Saturday, August 2, 2014

Peach and Basil Frozen Daiquiri


I just returned from our family reunion beach trip at Topsail island, and looking back through my vacation pictures brought a great big smile to my face. After a week of stand up paddleboarding, long walks, kindle reading club, a fabulous beach baby shower, phenomenal meals, long talks, and live music every night, I'm really quite exhausted and happy to have a recovery Sunday! We hosted a nightly happy hour to transition from beach time to party time, and it was such a blast.

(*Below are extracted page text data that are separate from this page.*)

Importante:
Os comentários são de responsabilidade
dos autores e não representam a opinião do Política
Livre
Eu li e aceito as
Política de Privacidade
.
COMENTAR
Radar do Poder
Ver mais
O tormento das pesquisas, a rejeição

I've included our happy hour menu below, as well as the grand finale cocktail. 

Here are a few of my favorite pictures of the week.
Happy Hour (with link to recipes)
Sunday: moscow mule
Monday: sangria
Tuesday: BBCs
Wednesday: mojitos (classic, raspberry, and watermelon)
Thursday: margaronas
Friday: peach and basil frozen daiquiris

Peach and Basil Frozen Daiquiri
from Giada at Food Network with *my modifications

1 cup sugar
2 packed cups fresh basil
1 pound frozen peaches (*blanched and peeled)
1 cup light rum (*bacardi)
1/2 cup orange liqueur (*GranGala)
2 Tablespoons fresh lime juice
Ice
Lime wedges
Fresh basil sprigs

For the mint syrup:
Boil 1 cup water, sugar, and basil over medium heat in a small saucepan. Reduce the heat and simmer, stirring occasionally, until the sugar has dissolved, about 5 minutes. Remove pan from the heat and allow the mixture to cool, about 15 minutes. Strain before using. 

Place the syrup, peaches, rum, orange liqueur and lime juice in a blender. (*add a cup of ice). Blend until smooth. Pour into glasses and garnish with lime wedges and basil sprigs.